Comment votre recherche peut-elle permettre d’améliorer l’organisation de la réponse par les bénévoles aux prochaines crises ?
EM : les périodes de crise permettent de faire des bonds en avant en termes d’innovation. Notre étude vise à organiser un retour d’expérience pour en tirer des applications concrètes. Il s’agit d’analyser les stratégies d’adaptation collectives qui ont émergé de la crise, et de réfléchir aux innovations qui pourraient être pérennisées, ou à d’éventuels manques qu’il faudrait combler. Par exemple, l’épidémie a vu émerger des « groupes d’auto-support », des services créés spontanément par des acteurs de terrain pour répondre à l’urgence et aux nouveaux besoins, en utilisant des outils comme Whatsapp. Comment les développer, les faire dialoguer au sein de la Croix-Rouge, en faire une ressource commune ? Les bénévoles les plus âgés ont mal vécu leur mise à l’écart… Comment mieux préparer ou nuancer ce type de recommandations descendantes qui organisent le bénévolat au sein de la Croix-Rouge ? Enfin, on a constaté que la plus grande source de souffrance des bénévoles provenait de la précarisation ou de la détresse des bénéficiaires. Quels dispositifs mettre en place pour mieux accompagner, écouter, soutenir les bénévoles ?
Vous êtes médecin, docteur en épidémiologie, formée aux sciences dures. Que vous apportent les sciences sociales dans votre recherche ?

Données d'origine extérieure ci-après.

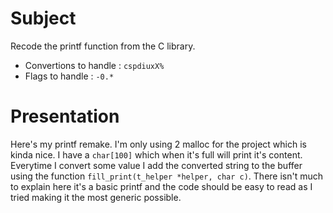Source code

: # Subject 
Recode the printf function from the C library.
- Convertions to handle : `cspdiuxX%`
- Flags to handle : `-0.*`

# Presentation
Here's my printf remake. I'm only using 2 malloc for the project which is kinda nice. I have a `char[100]` which when it's full will print it's content.
Everytime I convert some value I add the converted string to the buffer using the function `fill_print(t_helper *helper, char c)`. There isn't much to explain here
it's a basic printf and the code should be easy to read as I tried making it the most generic possible.
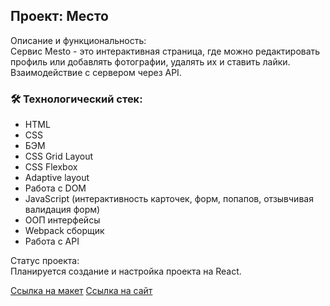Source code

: Проект: Место
---
Описание и функциональность:  
Сервис Mesto - это интерактивная страница, где можно редактировать
профиль или добавлять фотографии, удалять их и ставить лайки.
Взаимодействие с сервером через API.

### :hammer_and_wrench: Технологический стек:
* HTML
* CSS
* БЭМ
* CSS Grid Layout
* CSS Flexbox
* Adaptive layout
* Работа с DOM
* JavaScript (интерактивность карточек, форм, попапов, отзывчивая валидация форм)
* ООП интерфейсы
* Webpack сборщик
* Работа с API

Cтатус проекта:  
Планируется создание и настройка проекта на React.

[Ссылка на макет](https://www.figma.com/file/2cn9N9jSkmxD84oJik7xL7/JavaScript.-Sprint-4?node-id=0-1)
[Ссылка на сайт](https://rust007-91.github.io/mesto/)
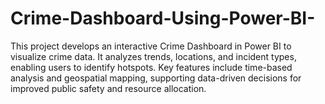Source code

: # Crime-Dashboard-Using-Power-BI-
This project develops an interactive Crime Dashboard in Power BI to visualize crime data. It analyzes trends, locations, and incident types, enabling users to identify hotspots. Key features include time-based analysis and geospatial mapping, supporting data-driven decisions for improved public safety and resource allocation.

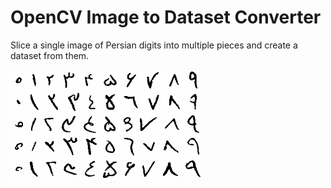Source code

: # OpenCV Image to Dataset Converter

Slice a single image of Persian digits into multiple pieces and create a dataset from them.

![](img/image.png)
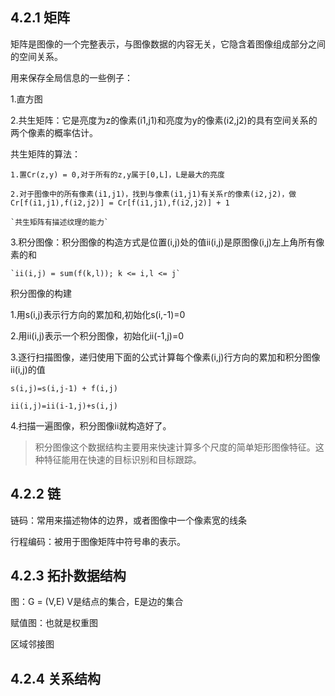 ## 4.2.1 矩阵
矩阵是图像的一个完整表示，与图像数据的内容无关，它隐含着图像组成部分之间的空间关系。

用来保存全局信息的一些例子：

1.直方图

2.共生矩阵：它是亮度为z的像素(i1,j1)和亮度为y的像素(i2,j2)的具有空间关系的两个像素的概率估计。

共生矩阵的算法：

    1.置Cr(z,y) = 0,对于所有的z,y属于[0,L]，L是最大的亮度

    2.对于图像中的所有像素(i1,j1)，找到与像素(i1,j1)有关系r的像素(i2,j2)，做Cr[f(i1,j1),f(i2,j2)] = Cr[f(i1,j1),f(i2,j2)] + 1

    `共生矩阵有描述纹理的能力`

3.积分图像：积分图像的构造方式是位置(i,j)处的值ii(i,j)是原图像(i,j)左上角所有像素的和

    `ii(i,j) = sum(f(k,l)); k <= i,l <= j`

积分图像的构建

1.用s(i,j)表示行方向的累加和,初始化s(i,-1)=0

2.用ii(i,j)表示一个积分图像，初始化ii(-1,j)=0

3.逐行扫描图像，递归使用下面的公式计算每个像素(i,j)行方向的累加和积分图像ii(i,j)的值

    s(i,j)=s(i,j-1) + f(i,j)

    ii(i,j)=ii(i-1,j)+s(i,j)

4.扫描一遍图像，积分图像ii就构造好了。

> 积分图像这个数据结构主要用来快速计算多个尺度的简单矩形图像特征。这种特征能用在快速的目标识别和目标跟踪。

## 4.2.2 链

链码：常用来描述物体的边界，或者图像中一个像素宽的线条

行程编码：被用于图像矩阵中符号串的表示。

## 4.2.3 拓扑数据结构

图：G = (V,E) V是结点的集合，E是边的集合

赋值图：也就是权重图

区域邻接图

## 4.2.4 关系结构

EM : dans les épidémies, depuis Ebola, l’utilité des sciences sociales pour améliorer la réponse aux crises ne fait plus aucun doute. Étudier les représentations des personnes et leurs besoins est indispensable pour faire évoluer les comportements. Or, on le constate encore avec la crise du Covid : la question du comportement est le principal levier pour lutter contre l’épidémie. Après l’enjeu du respect des gestes barrières viendra le défi de la vaccination et de la lutte contre les réticences ou les fake news. L’épidémiologie est une science qui manipule des données, des chiffres. Mais pour vraiment comprendre les enjeux et dénouer la complexité des réactions des populations, les sciences sociales sont indispensables. Elles sont déjà parties prenantes du Conseil scientifique mis sur pied en France pour guider les décisions de santé publique. L’étape suivante pourrait être de donner plus de place aux ressentis des personnes, mieux écouter les malades, développer l’éducation thérapeutique, pour que les gens s’approprient leur santé et la stratégie qui est mise en œuvre. Les sciences sociales ont un rôle majeur à jouer pour atteindre cet objectif.